In 2009 you wrote the book, Play. How exactly did you come to be interested in play?
My father’s side of the family was extremely playful, lots of games and hijinks. I had a grounding in a play-oriented family that enjoyed celebrations, vacations, games and I had that early conditioning that play wasn’t something strange.
I went to medical school and became very engaged in the work, focusing on psychiatry and became fascinated with the origins of violence and aggression in humans. In the late 60s there was a particularly tragic case in Texas, a young man committed the largest mass murder in the history of the US
I was asked to study the case in an attempt to understand what his motivation was. Why did a guy with no criminal history and no mental health history, commit such a heinous crime?
I determined that the suppression of play behavior, which was systematic, continuous and lifelong, was a developmental problem for him. He hid a lot of his aggression and violent impulses behind a mask of normalcy and mimicry, but he had a great deal of violent emotions within him.
I then spent a year studying homicidal males in a prison setting. The play histories of the murderers were vastly different to the non-violent comparison group, they were strikingly deficient in having normal play behavior.
These two studies piqued my curiosity about play behaviour. Where does it come from? How did it evolve? What are the benefits? What if it isn’t there? And so for the next 30 years, I’ve collected and reviewed 6000 individual play histories from patients, residents in psychology and social workers.

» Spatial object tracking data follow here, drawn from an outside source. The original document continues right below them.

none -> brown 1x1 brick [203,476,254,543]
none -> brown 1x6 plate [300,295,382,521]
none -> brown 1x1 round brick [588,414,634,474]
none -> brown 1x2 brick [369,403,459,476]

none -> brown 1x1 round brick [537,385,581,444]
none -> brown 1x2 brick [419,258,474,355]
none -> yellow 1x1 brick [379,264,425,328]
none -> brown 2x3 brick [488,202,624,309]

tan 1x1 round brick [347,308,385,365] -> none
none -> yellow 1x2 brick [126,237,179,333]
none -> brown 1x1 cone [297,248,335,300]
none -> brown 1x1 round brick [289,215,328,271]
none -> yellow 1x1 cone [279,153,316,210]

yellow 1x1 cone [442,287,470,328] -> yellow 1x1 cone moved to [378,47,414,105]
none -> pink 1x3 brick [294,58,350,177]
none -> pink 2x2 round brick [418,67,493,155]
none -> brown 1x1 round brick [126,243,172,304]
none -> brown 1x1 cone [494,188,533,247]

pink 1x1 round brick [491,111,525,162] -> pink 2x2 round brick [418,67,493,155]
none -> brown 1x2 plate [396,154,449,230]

How do you take a play history?
It’s a one-on-one interview and usually takes 90 minutes. It’s about building up a sense of what play was for them in their childhood. The books that were read, the photos that were taken, the parents’ approach to play, were there pets, did they encounter bullying and what sort of toys were there.
You begin to get a review of the cultural and historical envelope that gives a sense of what this individual’s play experiences were like. With the comparison groups you get a spectrum of pretty normal play behavior, culturally engendered in its patterns but nonetheless a pretty positive history. In the homicidal patients, you see a pattern of isolation, abandonment, bullying, home deprivation and abuse.

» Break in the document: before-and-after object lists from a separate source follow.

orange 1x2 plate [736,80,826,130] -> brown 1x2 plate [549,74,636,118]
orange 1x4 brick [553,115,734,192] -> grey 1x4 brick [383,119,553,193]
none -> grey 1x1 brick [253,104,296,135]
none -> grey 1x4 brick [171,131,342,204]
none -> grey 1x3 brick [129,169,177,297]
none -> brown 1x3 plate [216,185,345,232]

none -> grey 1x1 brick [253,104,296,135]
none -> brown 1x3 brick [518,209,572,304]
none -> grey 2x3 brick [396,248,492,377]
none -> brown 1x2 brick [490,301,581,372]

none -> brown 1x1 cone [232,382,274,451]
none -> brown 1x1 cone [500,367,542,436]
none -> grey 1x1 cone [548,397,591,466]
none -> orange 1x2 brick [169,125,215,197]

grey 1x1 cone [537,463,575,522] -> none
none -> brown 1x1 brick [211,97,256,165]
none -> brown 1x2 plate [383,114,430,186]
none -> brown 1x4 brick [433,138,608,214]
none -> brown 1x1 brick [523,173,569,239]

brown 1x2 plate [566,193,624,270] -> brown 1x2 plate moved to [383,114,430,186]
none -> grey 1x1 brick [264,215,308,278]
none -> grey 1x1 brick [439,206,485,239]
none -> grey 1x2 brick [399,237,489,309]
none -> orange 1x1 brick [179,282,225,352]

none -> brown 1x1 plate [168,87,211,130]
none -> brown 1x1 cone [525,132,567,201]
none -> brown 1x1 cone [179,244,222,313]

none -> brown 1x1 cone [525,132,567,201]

The taboos of violence were often broken in the home. The child was often harshly disciplined and over controlled or very isolated, so they didn’t learn the developmentally more complex patterns of play that we take for granted.
Where possible I would always get a three-generational review, to understand the parents and grandparents’ relationship to play.
Is that related to the play personas that are in the book?
I think the play personas we possess are intrinsically wired into us as givens.What it is that produces gleefulness. Do we enjoy social play more than body play or game play? Do we like storytelling or theatre or collecting things? These preferences that we have intrinsically are our Play Persona.
If you see kids in a playground you can spot who likes to play, who likes exuberant play action, who likes to sit and examine the flowers that are by the schoolyard.